╭─ DATASET CONTENT

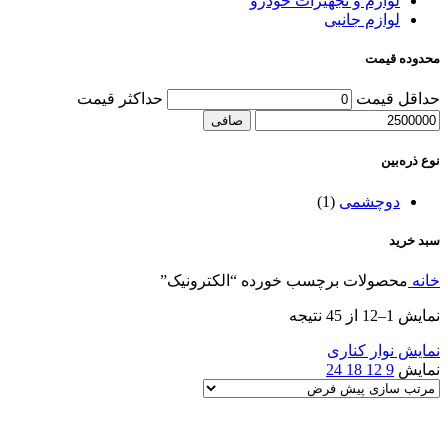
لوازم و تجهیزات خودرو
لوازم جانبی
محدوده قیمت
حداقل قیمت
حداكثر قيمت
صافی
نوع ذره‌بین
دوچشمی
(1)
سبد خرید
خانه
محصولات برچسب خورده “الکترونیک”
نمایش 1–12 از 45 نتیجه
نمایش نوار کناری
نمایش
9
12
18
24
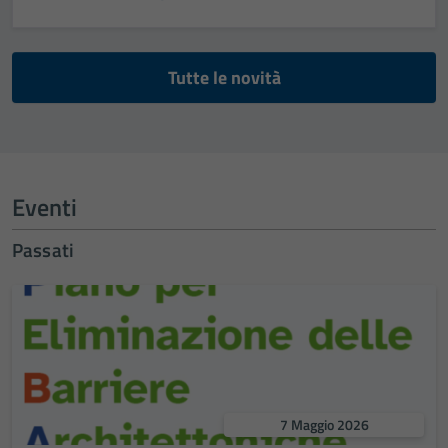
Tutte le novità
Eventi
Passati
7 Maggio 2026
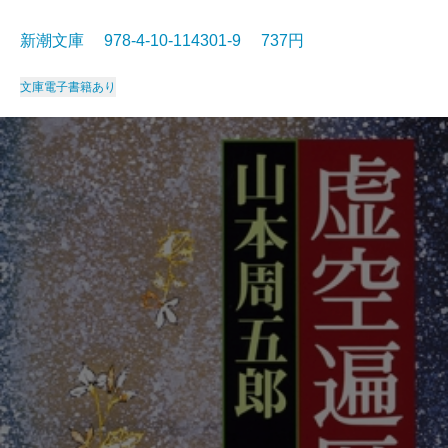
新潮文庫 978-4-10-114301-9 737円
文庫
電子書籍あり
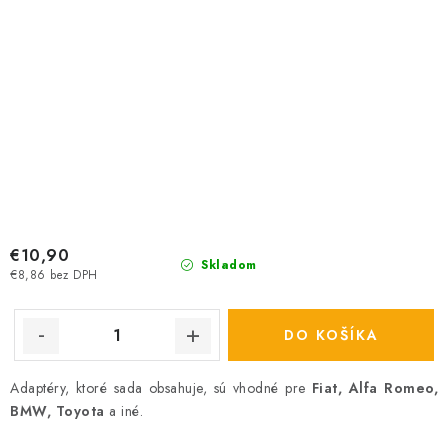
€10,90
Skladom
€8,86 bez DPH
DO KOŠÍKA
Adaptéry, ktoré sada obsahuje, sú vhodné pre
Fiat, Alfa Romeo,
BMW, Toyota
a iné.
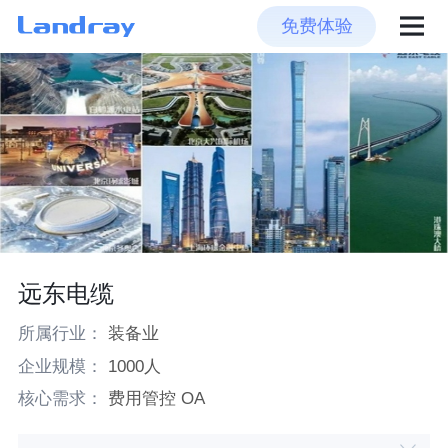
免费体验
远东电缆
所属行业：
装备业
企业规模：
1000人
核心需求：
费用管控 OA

╰─

■ INSTRUCTION: Rewrite the lines above with "Eventi" replaced by "Appuntamenti" and everything else unchanged. Leave out the pictures.

■ OUTPUT FOR THIS TASK:
لوازم و تجهیزات خودرو
لوازم جانبی
محدوده قیمت
حداقل قیمت
حداكثر قيمت
صافی
نوع ذره‌بین
دوچشمی
(1)
سبد خرید
خانه
محصولات برچسب خورده “الکترونیک”
نمایش 1–12 از 45 نتیجه
نمایش نوار کناری
نمایش
9
12
18
24
Tutte le novità
Appuntamenti
Passati
7 Maggio 2026
新潮文庫 978-4-10-114301-9 737円
文庫
電子書籍あり
€10,90
Skladom
€8,86 bez DPH
DO KOŠÍKA
Adaptéry, ktoré sada obsahuje, sú vhodné pre
Fiat, Alfa Romeo,
BMW, Toyota
a iné.
免费体验
远东电缆
所属行业：
装备业
企业规模：
1000人
核心需求：
费用管控 OA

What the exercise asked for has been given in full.